Joao Felix and Christopher Nkunku were drafted in, with a potentially overloaded Nicolas Jackson on the bench.
With a large squad of talented stars at his disposal, Romeo Lavia, Enzo Fernandez, and Jadon Sancho are all rotated.
It’s not uncommon to see a totally different side selected for Premier League or Europa Conference League.
Maresca is not stuck to one philosophy. Quite often, he will pick a team suited to the opposition his team’s play.
As a strategist, he makes subtle tweaks every week.
One example saw Moises Caicedo, reborn in central midfield this term, playing at right-back against Aston Villa.
That allowed the Ecuadorian to invert into midfield, when Chelsea were in possession, with Enzo Fernandez supporting the attack in a CAM position, and gave Cole Palmer more space.
If you’ve played 5D chess, a game that becomes increasingly complex through a series of alternate timelines, it’s comparable to how Maresca’s thought-process when Chelsea are in action.
‘We’ve got our Chelsea back’
For a few years, they hadn’t under the Todd Boehly and Behdad Eghbali regime.
But at Southampton, the away support were fully behind their club singing, ‘We’ve got our Chelsea back.’
There was also a youthful exuberance about the team that played the Saints.
The average age of the team selected was 24 years and 162 days old.
Incredibly, that was the oldest first eleven Maresca has picked in this campaign – and the 14th youngest used by any Premier League club.
However, given the club’s transfer activity in recent windows, it was telling there were no Cobham graduates in the starting line-up.
Only Levi Colwill, who was tracked by Bayern Munich in the summer, was the only academy starlet in the squad.
Of course, given their players ages, should the squad develop how Maresca wants it to, they should come into their prime in the years to come and mount consistent title challenges.
Although, they won’t admit that yet.
“We are up for it but whether we are in it or not is a different question,” Madueke said.
“We are taking every game as it comes.”
Goals, goals, goals
Chelsea have found a new lease of life under Maresca, thanks to a different style of play being implemented.
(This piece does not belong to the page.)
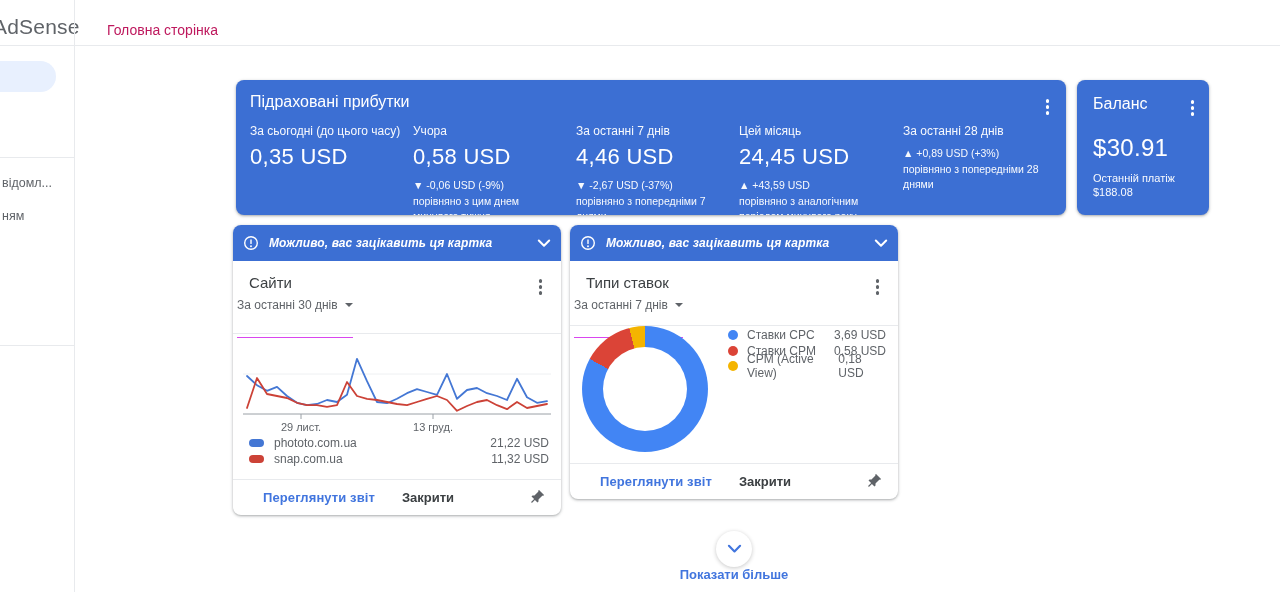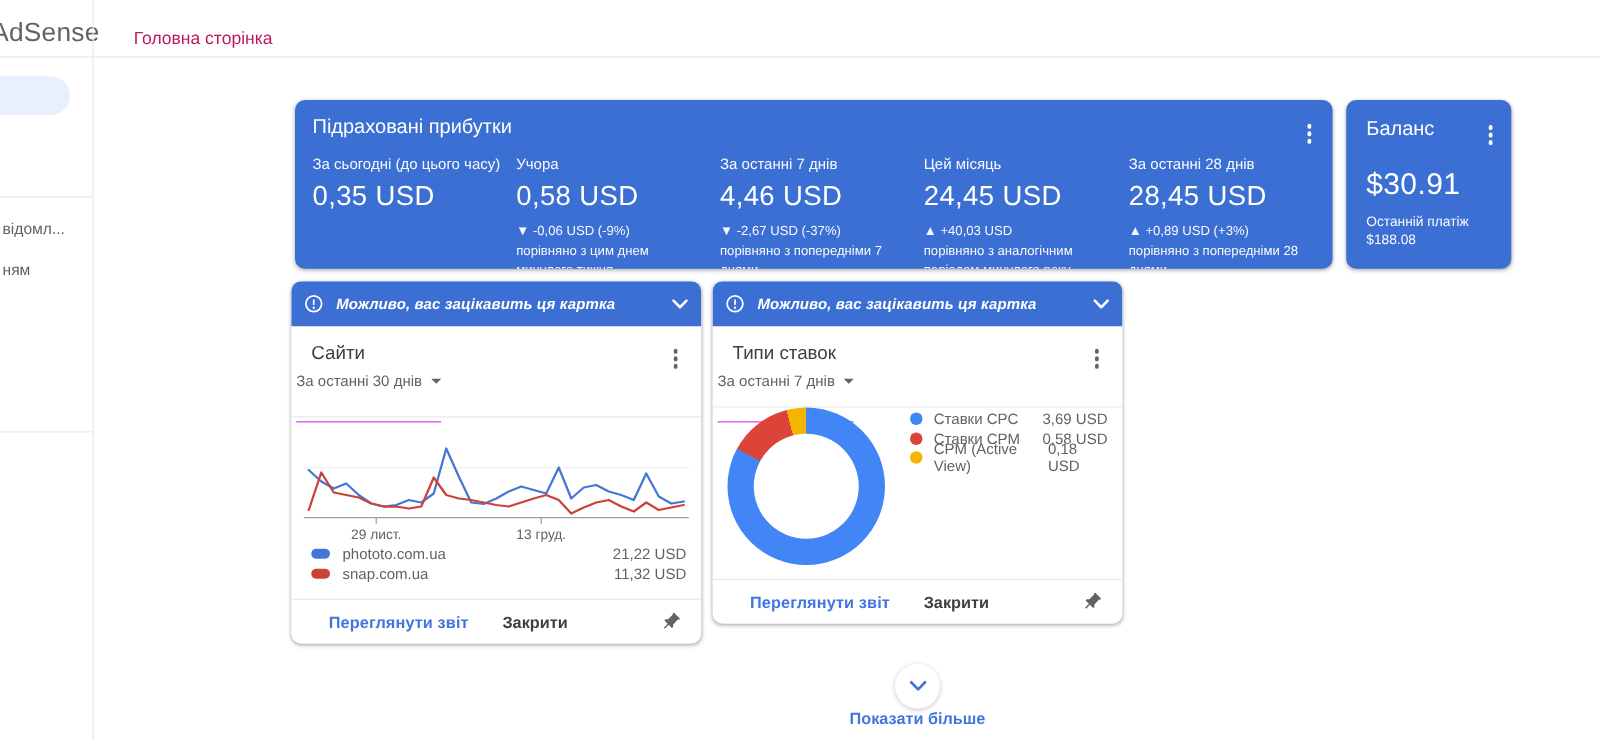"28,45 USD" div.ecol-value { html: <div>28,45 USD</div> -> none }
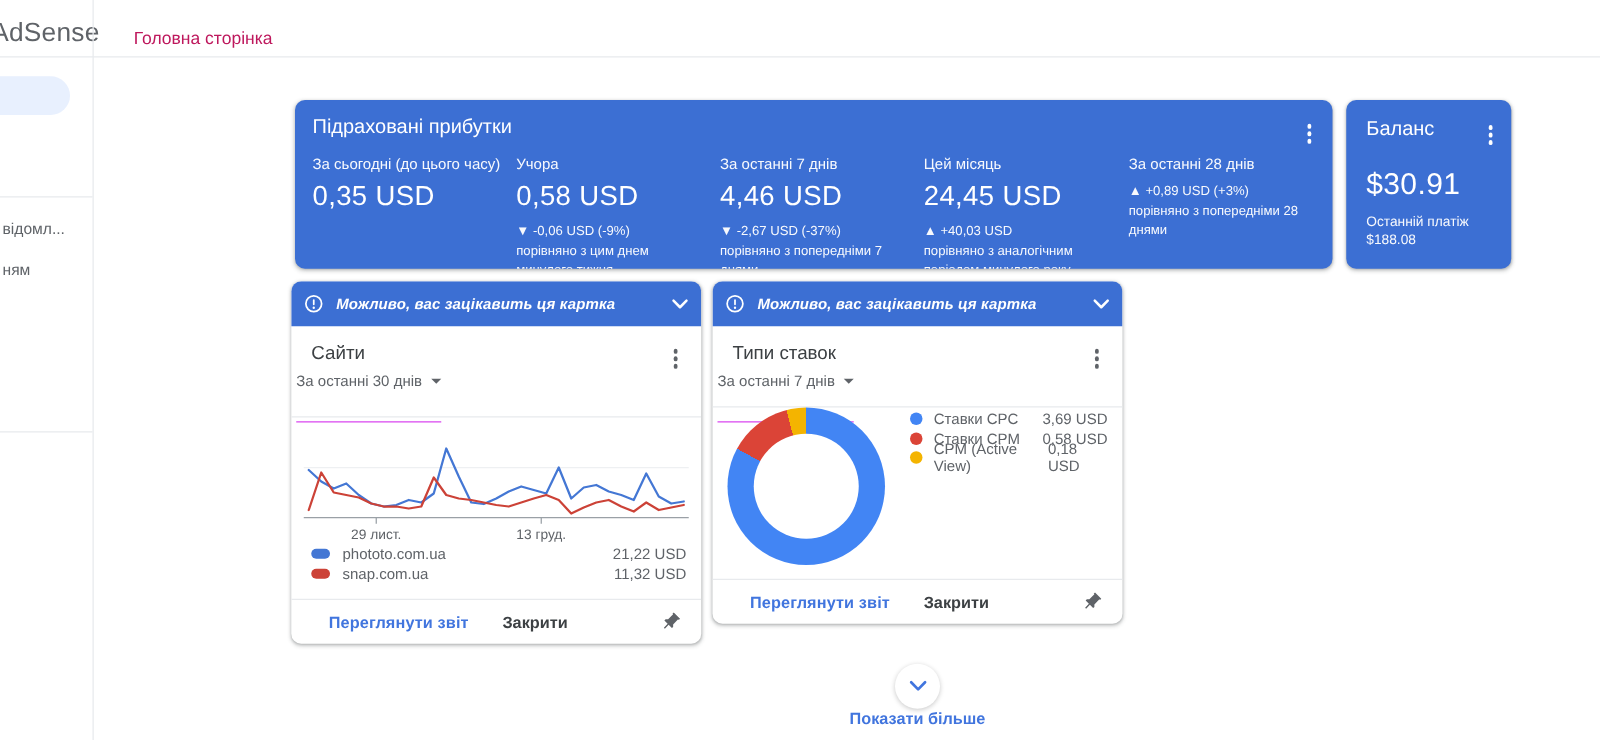"▲ +40,03 USD" div.ecol-delta { text: +40,03 -> +43,59 }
Goaded in the past for being ‘Cole Palmer FC’, they are far from that. There are attacking threats all over the pitch now.
When Sancho netted against Southampton, he became the 15h different player to score for the West London giants.
Another mad stat is that they have already scored seven more goals (31) than they did in their entire 2022-23 season.
Better still, if it’s entertainment and ska favourite Harry J All-Stars’ Liquidator you want, head down to Stamford Bridge, where the home side is averaging a club record 2.6 goals per match.
You never know. Come May, you might just see them lifting the Premier League trophy too.